After studying many of his writings and speeches, I agree with you that many of the things or themes Brian has touched upon are neither original nor unique by him. What was unique was that he was able to collect what many other people has been saying for a long time and gather them into one place.

11:52 PM  
Blogger Alex Tang said...

dear anon,

Thank you for the quotation from Richard John Neuhas (a Lutheran theologian who converted to Catholicism in 1990 ) from First Things journal March 2005. However I was unable to find the quotation in the March 2005 issue. Could you please direct me to the article from which the quotation was drawn from?

However the March 2005 issue of First Things did have a wonderful article, "The Call to Holiness" which is a call for unity and tolerance between Roman Catholicism and Protestants.

12:13 AM  
Anonymous Anonymous said...

Google: "first things" postinanity

and you'll find it. I think I had to click on the cache to pick it up though.

I can't wait for First Things, Touchstone and the blogosphere to start documenting the "Postinanity" trend and perhaps, God willing the big "O" "Orthodox" revival.

Stories like this one:

More Americans joining Orthodox Christian churches

The Associated Press

HUNTINGTON, W.Va. — Greg Mencotti worried he'd never find a spiritual home.

The Sunday-school teacher grew up Roman Catholic then lost his faith. Eventually, he returned to Christianity, this time as a born-again Christian, spending years worshipping in a Methodist congregation. Still, he felt his search wasn't over.

That led him to the Antiochian Orthodox Church, a denomination with Middle East ties that, like all Orthodox groups, traces its roots to the earliest days of Christianity.

Today, Mencotti is one of about 250 million Orthodox believers worldwide — and among a significant number of newcomers attracted to this ancient way of worship. The trend is especially notable because so few in the U.S. know about the Orthodox churches here.

"I was like most Americans," said Mencotti, who was urged by his wife to explore Orthodox worship. "I didn't understand anything about Orthodoxy."

● **Tasks to perform**
[1] Answer these questions using the comment thread:
(a) In what year did the Lutheran theologian quoted by the anonymous commenter convert to Catholicism?
(b) What is the title of the article in the March 2005 issue of First Things that Alex Tang calls wonderful?
(c) About how many Orthodox believers are there worldwide, according to the news story in the thread?
[2] Write what comes next in the comment thread about First Things and Orthodox churches, picking up right after its final line.

Dataset entries:
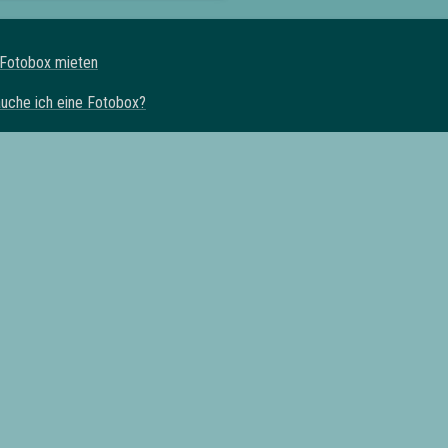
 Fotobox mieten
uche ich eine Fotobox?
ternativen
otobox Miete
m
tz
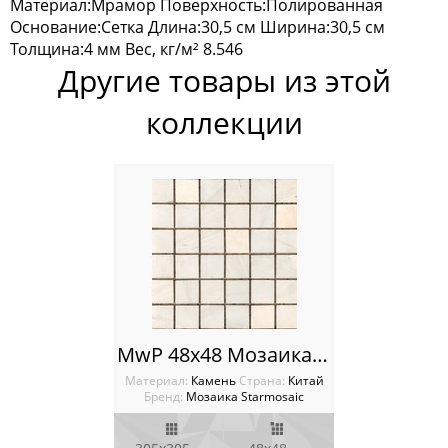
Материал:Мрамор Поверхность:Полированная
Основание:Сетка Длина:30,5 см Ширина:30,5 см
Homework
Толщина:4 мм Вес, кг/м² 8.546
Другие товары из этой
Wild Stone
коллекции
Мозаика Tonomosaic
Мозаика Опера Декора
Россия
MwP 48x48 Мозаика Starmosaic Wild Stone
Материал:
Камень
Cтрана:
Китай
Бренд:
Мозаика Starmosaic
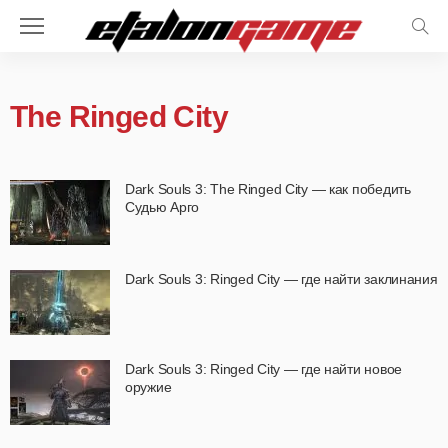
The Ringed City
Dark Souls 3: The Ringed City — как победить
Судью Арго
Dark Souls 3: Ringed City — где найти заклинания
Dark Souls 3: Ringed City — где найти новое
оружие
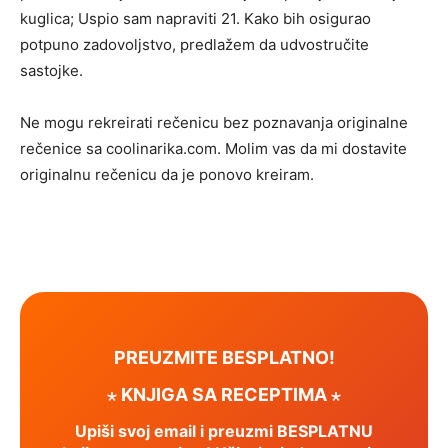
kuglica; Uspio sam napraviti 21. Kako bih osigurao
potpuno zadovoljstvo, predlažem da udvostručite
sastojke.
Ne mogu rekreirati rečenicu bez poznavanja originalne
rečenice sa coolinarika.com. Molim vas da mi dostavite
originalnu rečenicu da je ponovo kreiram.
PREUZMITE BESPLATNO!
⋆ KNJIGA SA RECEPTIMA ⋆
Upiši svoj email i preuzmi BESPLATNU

* * *

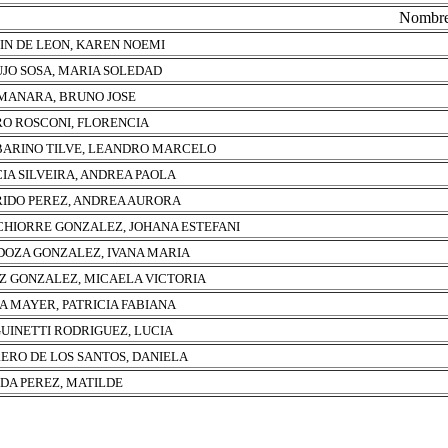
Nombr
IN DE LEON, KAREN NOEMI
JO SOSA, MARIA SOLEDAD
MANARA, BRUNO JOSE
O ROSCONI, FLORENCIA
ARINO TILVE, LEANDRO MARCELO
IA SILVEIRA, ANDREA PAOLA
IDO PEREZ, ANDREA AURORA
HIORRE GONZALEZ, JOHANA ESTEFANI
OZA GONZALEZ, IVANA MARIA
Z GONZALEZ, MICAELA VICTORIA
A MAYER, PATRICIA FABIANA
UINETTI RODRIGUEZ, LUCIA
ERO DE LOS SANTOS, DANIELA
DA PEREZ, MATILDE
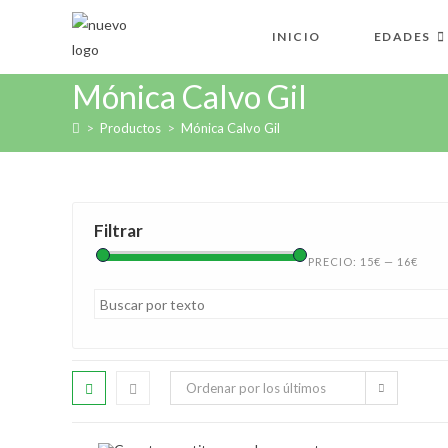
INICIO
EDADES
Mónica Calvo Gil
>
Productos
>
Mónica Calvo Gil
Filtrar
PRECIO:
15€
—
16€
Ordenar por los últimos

--

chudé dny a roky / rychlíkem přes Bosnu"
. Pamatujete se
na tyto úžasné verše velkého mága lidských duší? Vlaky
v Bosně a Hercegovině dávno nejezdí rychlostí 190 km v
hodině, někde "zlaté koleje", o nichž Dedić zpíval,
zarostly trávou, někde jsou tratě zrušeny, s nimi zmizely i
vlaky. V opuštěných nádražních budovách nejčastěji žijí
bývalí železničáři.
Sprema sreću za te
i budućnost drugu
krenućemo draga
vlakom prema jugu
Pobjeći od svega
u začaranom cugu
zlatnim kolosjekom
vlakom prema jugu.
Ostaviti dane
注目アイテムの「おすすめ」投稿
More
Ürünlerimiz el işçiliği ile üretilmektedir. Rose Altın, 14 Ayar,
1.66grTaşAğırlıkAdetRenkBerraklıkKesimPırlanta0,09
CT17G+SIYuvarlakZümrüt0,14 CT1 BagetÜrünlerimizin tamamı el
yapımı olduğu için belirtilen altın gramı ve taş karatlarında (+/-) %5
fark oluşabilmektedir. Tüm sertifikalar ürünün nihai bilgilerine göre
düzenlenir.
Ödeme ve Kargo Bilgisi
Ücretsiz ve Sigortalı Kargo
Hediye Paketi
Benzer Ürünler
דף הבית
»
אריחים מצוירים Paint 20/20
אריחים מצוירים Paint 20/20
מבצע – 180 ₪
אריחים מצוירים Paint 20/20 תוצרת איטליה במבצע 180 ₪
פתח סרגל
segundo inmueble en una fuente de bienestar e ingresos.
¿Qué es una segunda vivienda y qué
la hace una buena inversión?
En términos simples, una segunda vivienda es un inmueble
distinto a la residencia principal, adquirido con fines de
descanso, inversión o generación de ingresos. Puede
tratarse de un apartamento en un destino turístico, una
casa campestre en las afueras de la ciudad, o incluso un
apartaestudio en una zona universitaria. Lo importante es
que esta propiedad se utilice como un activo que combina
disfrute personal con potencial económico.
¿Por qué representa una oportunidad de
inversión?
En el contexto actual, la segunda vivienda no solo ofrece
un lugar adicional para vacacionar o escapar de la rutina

● **Answers for the tasks**
[1]
(a) 1990
(b) "The Call to Holiness"
(c) About 250 million

[2]
Orthodoxy was born from the Great Schism of 1054 [this needs to be corrected, the Orthodox Church was born with the descent of the Holy Spirit on Pentecost], when feuds over papal authority and differences in the liturgy split Christianity into Roman Catholic and Eastern Orthodox halves.

In the U.S., Orthodox Christians are a fraction of religious believers, numbering about 1.2 million, according to estimates by Orthodox researchers.

In the past, their growth had been largely fueled by immigration, with churches forming mainly along ethnic lines. Some converts came to Orthodoxy through marriage to a church member.

But now about one-third of all U.S. Orthodox priests are converts — and that number is likely to grow, according to Alexei Krindatch, research director at the Patriarch Athenagoras Orthodox Institute in Berkeley, Calif. A 2006 survey of the four Orthodox seminaries in the country found that about 43 percent of seminarians are converts, Krindatch said.

There are no exact figures on the rate of conversion across the 22 separate U.S. Orthodox jurisdictions. But when Mencotti began attending Orthodox worship, the church was packed with converts, including the church's pastor, the Rev. John Dixon.

Orthodox churches in Washington state, too, are seeing more newcomers from previous faiths.

Cliff Argue, who works with the Washington Orthodox Clergy Association, which has about 25 member churches, doesn't have numbers but says, "It's safe to say that many of the parishes, if not all the parishes, are seeing increased number of converts in the church."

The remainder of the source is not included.